Blatter 'rude and offensive'
2005-10-12 17:44
London - The English Professional Football Association has hit back at Fifa president Sepp Blatter, accusing him of being rude and offensive after his outspoken attack on players.
Blatter has vowed to stop "greed ruling the world of football" and launched a blistering attack on avaricious players and hugely wealthy club owners he claims are threatening the future of football.
PFA chief executive Gordon Taylor has hit back though, saying the Fifa president is biting the hand that feeds him.
In a column in the Financial Times, the Fifa president said: "Equally unacceptable are the sort of wage negotiations that can produce the spectacle of semi-educated, sometimes foul-mouthed, players on 100 000 pounds a week holding clubs to ransom until they get, say, 120 000 pounds.
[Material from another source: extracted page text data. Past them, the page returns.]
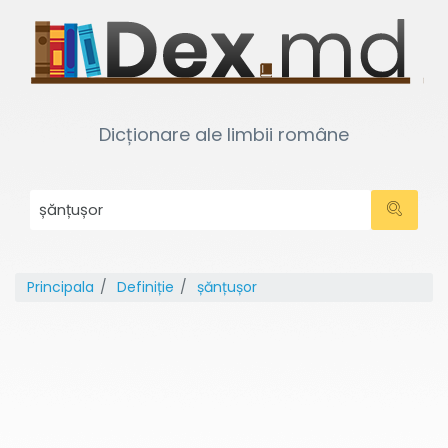
Dicționare ale limbii române
Principala
Definiție
șănțușor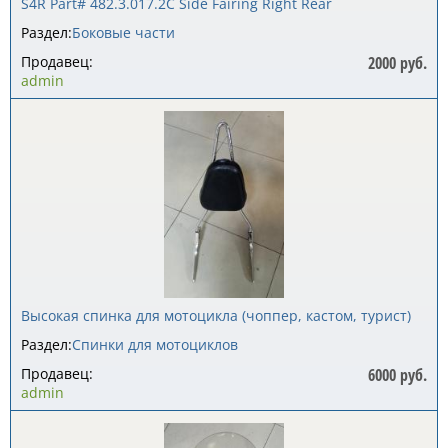
S4R Part# 482.3.017.2C Side Fairing Right Rear
Раздел:
Боковые части
Продавец:
2000 руб.
admin
Высокая спинка для мотоцикла (чоппер, кастом, турист)
Раздел:
Спинки для мотоциклов
Продавец:
6000 руб.
admin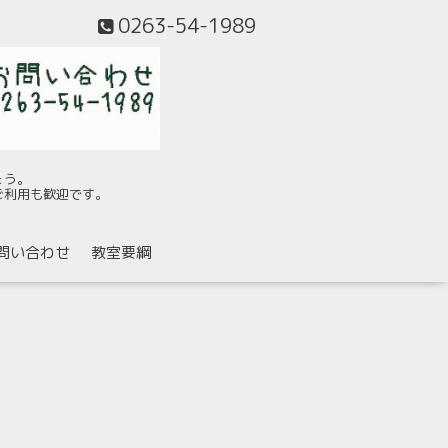
0263-54-1989
ょう。
ご利用も歓迎です。
問い合わせ
教室要綱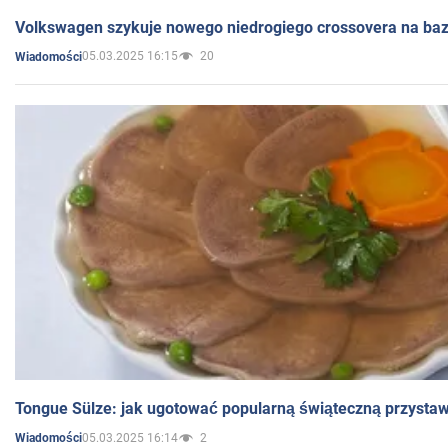
Volkswagen szykuje nowego niedrogiego crossovera na bazi
05.03.2025 16:15
20
Wiadomości
Tongue Sülze: jak ugotować popularną świąteczną przysta
05.03.2025 16:14
2
Wiadomości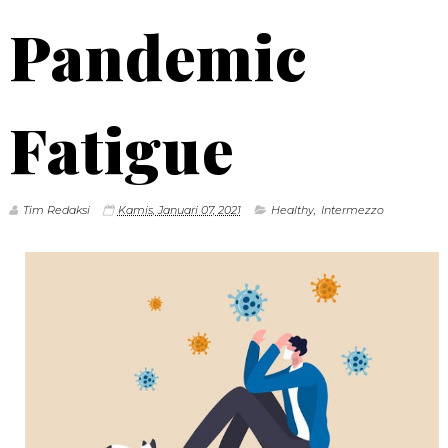
Pandemic
Fatigue
Tim Redaksi
Kamis, Januari 07, 2021
Healthy
,
Intermezzo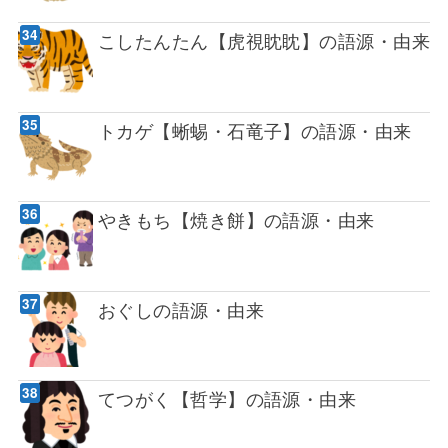
こしたんたん【虎視眈眈】の語源・由来
トカゲ【蜥蜴・石竜子】の語源・由来
やきもち【焼き餅】の語源・由来
おぐしの語源・由来
てつがく【哲学】の語源・由来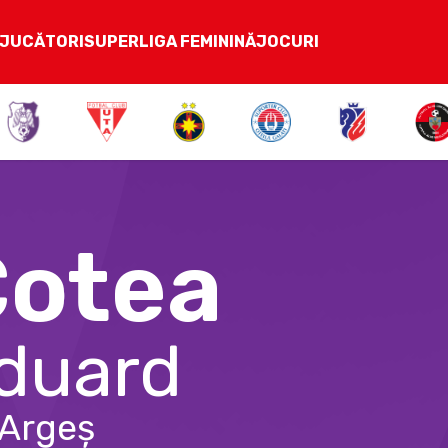
JUCĂTORI
SUPERLIGA FEMININĂ
JOCURI
otea
duard
 Argeș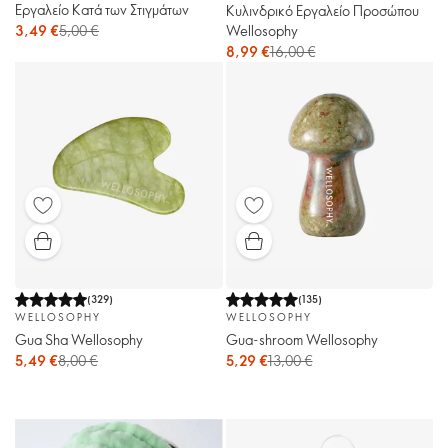
Εργαλείο Κατά των Στιγμάτων
Κυλινδρικό Εργαλείο Προσώπου
3,49 €
5,00 €
Wellosophy
8,99 €
16,00 €
(
329
)
(
135
)
WELLOSOPHY
WELLOSOPHY
Gua Sha Wellosophy
Gua-shroom Wellosophy
5,49 €
8,00 €
5,29 €
13,00 €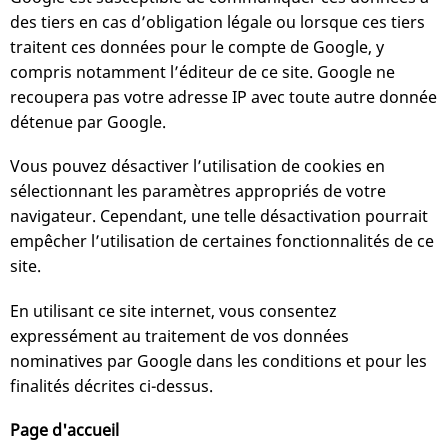
des tiers en cas d’obligation légale ou lorsque ces tiers
traitent ces données pour le compte de Google, y
compris notamment l’éditeur de ce site. Google ne
recoupera pas votre adresse IP avec toute autre donnée
détenue par Google.
Vous pouvez désactiver l’utilisation de cookies en
sélectionnant les paramètres appropriés de votre
navigateur. Cependant, une telle désactivation pourrait
empêcher l’utilisation de certaines fonctionnalités de ce
site.
En utilisant ce site internet, vous consentez
expressément au traitement de vos données
nominatives par Google dans les conditions et pour les
finalités décrites ci-dessus.
Page d'accueil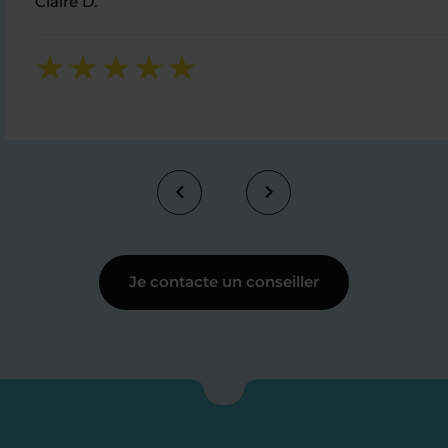
Claire D.
Je contacte un conseiller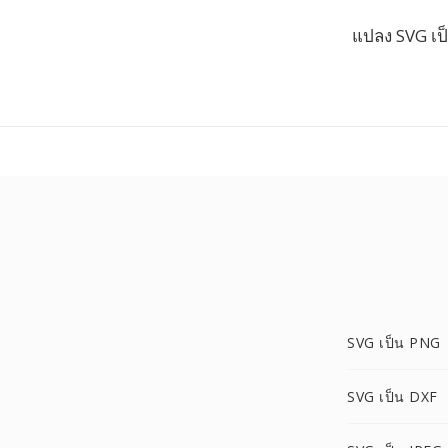
แปลง SVG เป
SVG เป็น PNG
SVG เป็น DXF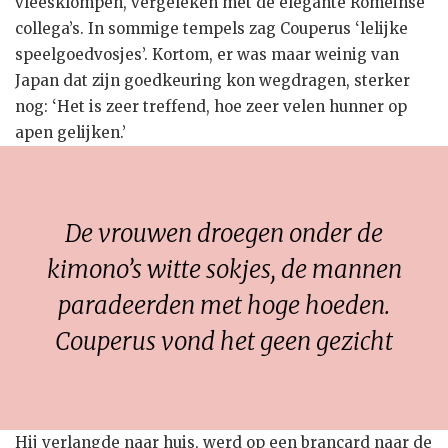
vleesklompen, vergeleken met de elegante Romeinse
collega’s. In sommige tempels zag Couperus ‘lelijke
speelgoedvosjes’. Kortom, er was maar weinig van
Japan dat zijn goedkeuring kon wegdragen, sterker
nog: ‘Het is zeer treffend, hoe zeer velen hunner op
apen gelijken.’
De vrouwen droegen onder de
kimono’s witte sokjes, de mannen
paradeerden met hoge hoeden.
Couperus vond het geen gezicht
Hij verlangde naar huis, werd op een brancard naar de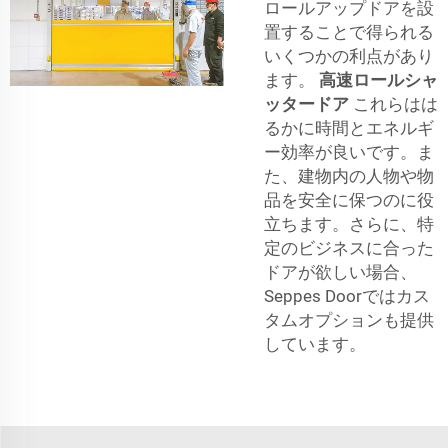
ロールアップドアを設
置することで得られる
いくつかの利点があり
ます。
高速ロールシャ
ッタードア
これらはは
るかに時間とエネルギ
ー効率が良いです。ま
た、建物内の人物や物
品を安全に保つのに役
立ちます。さらに、特
定のビジネスに合った
ドアが欲しい場合、
Seppes Doorではカス
タムオプションも提供
しています。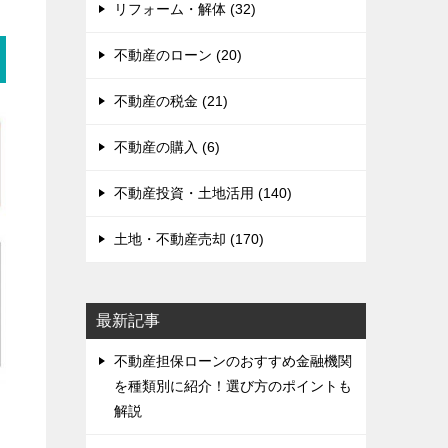
リフォーム・解体 (32)
不動産のローン (20)
不動産の税金 (21)
不動産の購入 (6)
不動産投資・土地活用 (140)
土地・不動産売却 (170)
最新記事
不動産担保ローンのおすすめ金融機関
を種類別に紹介！選び方のポイントも
解説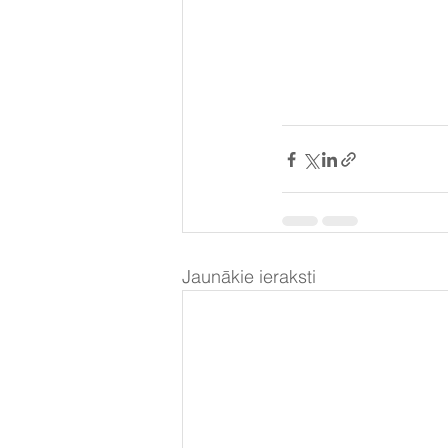
Jaunākie ieraksti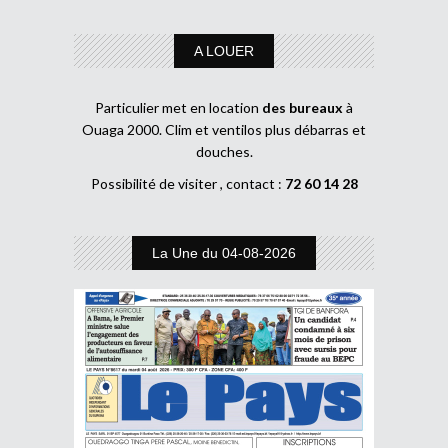
A LOUER
Particulier met en location
des bureaux
à
Ouaga 2000. Clim et ventilos plus débarras et
douches.
Possibilité de visiter , contact :
72 60 14 28
La Une du 04-08-2026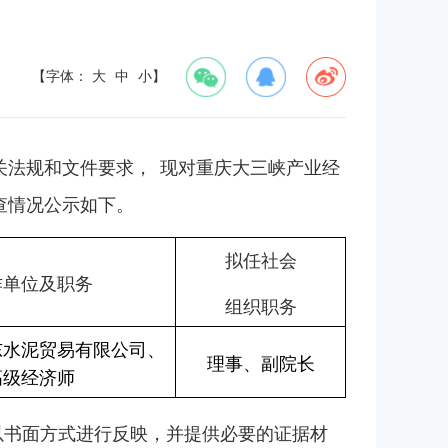
【字体：
大
中
小
】
关法规和文件要求，
现对重庆大三峡产业经
查情况公示如下。
拟任社会
作单位及职务
组织职务
东水泥贸易有限公司、
理事、副院长
高级经济师
请以书面方式进行反映，并提供必要的证据材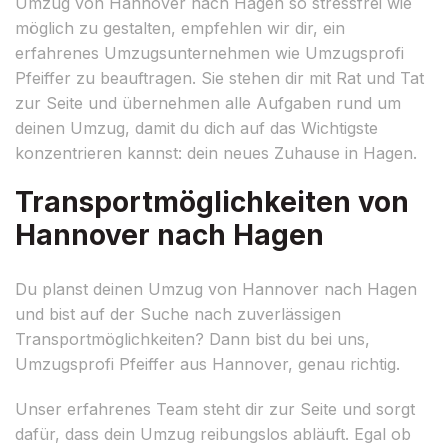
Umzug von Hannover nach Hagen so stressfrei wie
möglich zu gestalten, empfehlen wir dir, ein
erfahrenes Umzugsunternehmen wie Umzugsprofi
Pfeiffer zu beauftragen. Sie stehen dir mit Rat und Tat
zur Seite und übernehmen alle Aufgaben rund um
deinen Umzug, damit du dich auf das Wichtigste
konzentrieren kannst: dein neues Zuhause in Hagen.
Transportmöglichkeiten von
Hannover nach Hagen
Du planst deinen Umzug von Hannover nach Hagen
und bist auf der Suche nach zuverlässigen
Transportmöglichkeiten? Dann bist du bei uns,
Umzugsprofi Pfeiffer aus Hannover, genau richtig.
Unser erfahrenes Team steht dir zur Seite und sorgt
dafür, dass dein Umzug reibungslos abläuft. Egal ob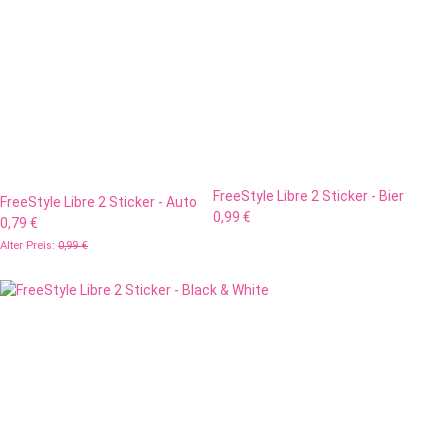
FreeStyle Libre 2 Sticker - Bier
FreeStyle Libre 2 Sticker - Auto
0,99 €
0,79 €
Alter Preis:
0,99 €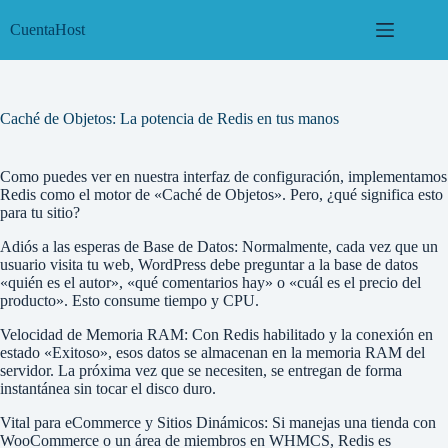
Saltar
al
CuentaHost
contenido
Caché de Objetos: La potencia de Redis en tus manos
Como puedes ver en nuestra interfaz de configuración, implementamos
Redis como el motor de «Caché de Objetos». Pero, ¿qué significa esto
para tu sitio?
Adiós a las esperas de Base de Datos: Normalmente, cada vez que un
usuario visita tu web, WordPress debe preguntar a la base de datos
«quién es el autor», «qué comentarios hay» o «cuál es el precio del
producto». Esto consume tiempo y CPU.
Velocidad de Memoria RAM: Con Redis habilitado y la conexión en
estado «Exitoso», esos datos se almacenan en la memoria RAM del
servidor. La próxima vez que se necesiten, se entregan de forma
instantánea sin tocar el disco duro.
Vital para eCommerce y Sitios Dinámicos: Si manejas una tienda con
WooCommerce o un área de miembros en WHMCS, Redis es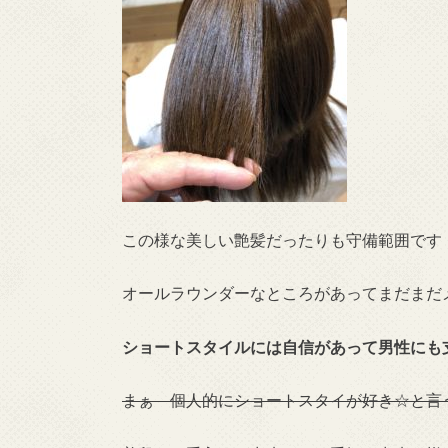
この様な美しい艶髪だったりも守備範囲です
オールラウンダーなところがあってまだまだ
ショートスタイルには自信があって男性に
まぁ 個人的にショートスタイが好き☆と言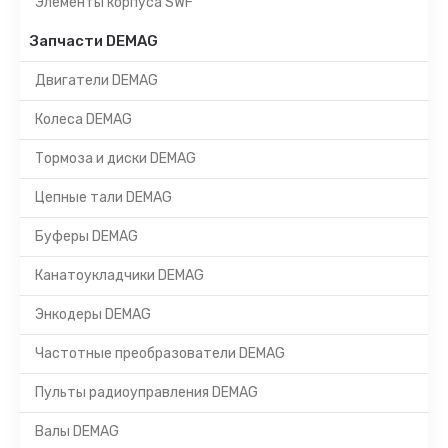
Элементы корпуса SWF
Запчасти DEMAG
Двигатели DEMAG
Колеса DEMAG
Тормоза и диски DEMAG
Цепные тали DEMAG
Буферы DEMAG
Канатоукладчики DEMAG
Энкодеры DEMAG
Частотные преобразователи DEMAG
Пульты радиоуправления DEMAG
Валы DEMAG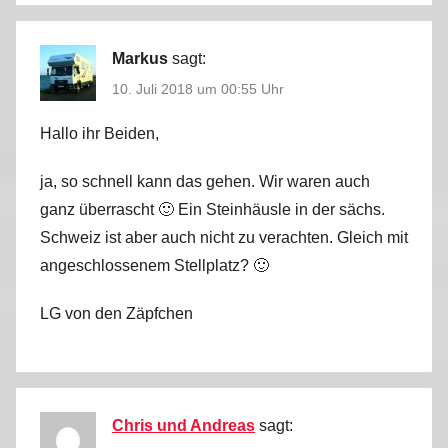
Markus
sagt:
10. Juli 2018 um 00:55 Uhr
Hallo ihr Beiden,
ja, so schnell kann das gehen. Wir waren auch
ganz überrascht 🙂 Ein Steinhäusle in der sächs.
Schweiz ist aber auch nicht zu verachten. Gleich mit
angeschlossenem Stellplatz? 🙂
LG von den Zäpfchen
Chris und Andreas
sagt:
"It is simply insane for any player to 'earn' six to eight million pounds a year when the annual budget of even a club competing in the Champions League may be less than half that.
"What logic, right or economic necessity would qualify a man in his mid 20's to demand to earn in a month a sum that his own father - and the majority of fans - could not hope to earn in a decade?"
Taylor, who is also head of the international players' union FifPro, reacted with anger to Blatter's comments.
He told PA Sport: "It strikes me as rude and extremely offensive for someone in his position to brand players as semi-educated when they have devoted all their lives to reaching the very top of their profession.
"I find it bizarre that the head of Fifa, which is a organisation which has built its huge wealth on the back of players, is having a go at those same players. He is biting the hand that feeds him.
"Fifa will be making as much money as they can from the World Cups and yet he is criticising players for trying to maximise their income from a very short career."